It’s been 13 months since my dad passed over the other side. Although, I keep this blog fashion-oriented, I owe it to myself and whomever is reading out there, to keep writing about what I love. I’m not the best writer or conveyer of thoughts, but it’s very cathartic for me, so that’s why I do it. My dad was a writer. A poet, actually. When we started to clean out his things in the house where I grew up, he found several journals, notes, cards, post-its, passing thoughts–all buried in a disorganized fashion through various nooks and drawers. Seeing his entry from when John Lennon was assassinated was an interesting tidbit as were his deep thoughts as he traveled across the country on his motorcycle solo.
It’s funny–when someone dies, you have a tendency to canonize them, only seeing their positive traits and sweeping their faults under the rug. This isn’t to air my grievances towards my father, quite the opposite, actually. My dad was pragmatic, but wistful. Sharp-witted, but empathetic.

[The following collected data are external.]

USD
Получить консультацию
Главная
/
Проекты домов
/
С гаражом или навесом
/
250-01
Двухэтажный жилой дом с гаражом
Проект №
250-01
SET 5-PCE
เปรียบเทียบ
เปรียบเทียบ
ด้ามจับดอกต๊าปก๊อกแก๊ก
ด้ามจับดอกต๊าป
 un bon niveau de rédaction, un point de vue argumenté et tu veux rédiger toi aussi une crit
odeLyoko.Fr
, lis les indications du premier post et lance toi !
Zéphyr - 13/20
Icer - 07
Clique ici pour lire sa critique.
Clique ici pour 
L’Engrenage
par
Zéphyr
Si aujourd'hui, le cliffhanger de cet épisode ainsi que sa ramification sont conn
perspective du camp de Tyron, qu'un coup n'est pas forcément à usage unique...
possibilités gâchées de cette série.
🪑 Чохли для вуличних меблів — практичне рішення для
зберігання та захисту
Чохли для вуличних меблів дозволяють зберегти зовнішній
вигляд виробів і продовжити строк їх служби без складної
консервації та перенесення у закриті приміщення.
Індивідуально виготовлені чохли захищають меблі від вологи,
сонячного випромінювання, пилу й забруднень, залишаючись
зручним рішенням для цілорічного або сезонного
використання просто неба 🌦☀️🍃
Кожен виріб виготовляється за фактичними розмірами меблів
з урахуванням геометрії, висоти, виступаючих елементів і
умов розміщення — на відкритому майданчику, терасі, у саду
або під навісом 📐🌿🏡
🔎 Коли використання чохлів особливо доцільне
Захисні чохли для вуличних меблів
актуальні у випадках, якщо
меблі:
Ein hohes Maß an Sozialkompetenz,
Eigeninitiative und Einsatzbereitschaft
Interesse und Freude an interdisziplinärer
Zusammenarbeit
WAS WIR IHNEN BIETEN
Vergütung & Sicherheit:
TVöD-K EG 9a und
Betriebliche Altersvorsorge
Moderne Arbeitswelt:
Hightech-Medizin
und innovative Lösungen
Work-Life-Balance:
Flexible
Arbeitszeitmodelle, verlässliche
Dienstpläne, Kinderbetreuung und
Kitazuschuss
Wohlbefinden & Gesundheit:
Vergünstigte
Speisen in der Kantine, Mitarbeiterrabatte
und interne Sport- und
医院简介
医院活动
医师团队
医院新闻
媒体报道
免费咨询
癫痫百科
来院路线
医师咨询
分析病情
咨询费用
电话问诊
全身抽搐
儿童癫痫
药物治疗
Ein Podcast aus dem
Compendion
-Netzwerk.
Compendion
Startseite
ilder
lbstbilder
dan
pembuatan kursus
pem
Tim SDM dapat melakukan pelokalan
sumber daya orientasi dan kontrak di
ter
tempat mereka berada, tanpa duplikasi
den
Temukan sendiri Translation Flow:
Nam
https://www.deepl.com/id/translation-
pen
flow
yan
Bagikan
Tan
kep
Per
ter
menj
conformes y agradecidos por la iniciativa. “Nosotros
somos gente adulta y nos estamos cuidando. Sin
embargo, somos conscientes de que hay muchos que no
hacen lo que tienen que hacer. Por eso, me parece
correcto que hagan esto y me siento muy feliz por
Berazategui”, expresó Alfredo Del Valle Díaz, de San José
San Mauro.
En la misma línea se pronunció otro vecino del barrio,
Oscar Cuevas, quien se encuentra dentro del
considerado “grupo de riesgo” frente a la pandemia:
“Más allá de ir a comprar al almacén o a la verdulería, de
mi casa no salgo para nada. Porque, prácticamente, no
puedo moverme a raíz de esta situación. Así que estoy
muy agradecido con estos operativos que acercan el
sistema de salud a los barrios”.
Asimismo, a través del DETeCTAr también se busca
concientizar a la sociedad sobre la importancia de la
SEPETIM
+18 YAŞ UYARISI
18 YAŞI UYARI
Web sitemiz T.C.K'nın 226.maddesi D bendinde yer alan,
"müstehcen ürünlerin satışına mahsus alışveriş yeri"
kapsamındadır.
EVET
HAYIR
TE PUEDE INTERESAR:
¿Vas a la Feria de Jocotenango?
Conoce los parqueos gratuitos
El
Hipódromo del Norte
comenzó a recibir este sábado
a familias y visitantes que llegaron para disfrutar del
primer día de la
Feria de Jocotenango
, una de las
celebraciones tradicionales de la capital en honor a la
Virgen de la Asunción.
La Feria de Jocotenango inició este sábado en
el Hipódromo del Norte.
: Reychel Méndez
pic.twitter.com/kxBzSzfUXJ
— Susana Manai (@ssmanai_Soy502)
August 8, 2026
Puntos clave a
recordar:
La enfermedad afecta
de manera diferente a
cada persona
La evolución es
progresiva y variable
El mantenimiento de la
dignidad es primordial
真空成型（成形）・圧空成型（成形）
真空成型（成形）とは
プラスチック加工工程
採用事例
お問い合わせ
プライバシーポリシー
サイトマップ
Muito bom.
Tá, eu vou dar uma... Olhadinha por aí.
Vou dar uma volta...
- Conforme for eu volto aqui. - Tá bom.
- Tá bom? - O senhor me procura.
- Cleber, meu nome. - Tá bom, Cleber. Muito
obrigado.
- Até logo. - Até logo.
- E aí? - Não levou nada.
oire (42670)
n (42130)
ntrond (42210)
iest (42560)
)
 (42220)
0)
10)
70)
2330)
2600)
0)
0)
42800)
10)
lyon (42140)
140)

Hilarious, but never dared laugh at himself. I think now that I’ve slowly started to accept his death, I am trying to comprehend him as the human he was–flaws and all. One of the things I admired most about him was his ability to admit his imperfections. One of the most poignant examples was the ability to admit that he was an alcoholic. I have no memories of my father drinking; he had been sober for nearly three decades, but the fact that he recognized he had a problem and acted upon it was a hallmark of the person he was. Growing up, I wondered why he didn’t drink have a beer after work or cocktails with my mom like all the other parents; as I grew up, and started experimenting with drinking as a teenager, I knew (along with my siblings) that it was inevitable that my Dad (or Mom, really) wouldn’t approve of ‘typical’ teenage behavior, but also that as someone who lived through it himself, he needed to let us live our lives and trust that the values he instilled in us would guide us towards good judgement. Even more impressive, was how many people he helped in the recovery community. At his funeral, there wasn’t enough space for all attendees to even get into the door; I didn’t know many people there, but smiled knowing that my dad had an impact on so many lives.
Ever since he died, I only want to listen to oldies. Anything Beatles (see journal note above: he was a diehard John Lennon fan), 60s, 70s; as a song comes on, I try to think of what he was like at the time that song debuted. What did he think while listening to this song? Did he act like a cool guy with his friends but secretly hum it to himself in the car? Did he buy the record for that one song? Had he met my mom yet?
Life. It will never be the same. When I think about months or even decades ahead, it’s hard to reconcile that my dad won’t be part of it. I guess what I’m trying to say in this somewhat incoherent post is that: I miss him.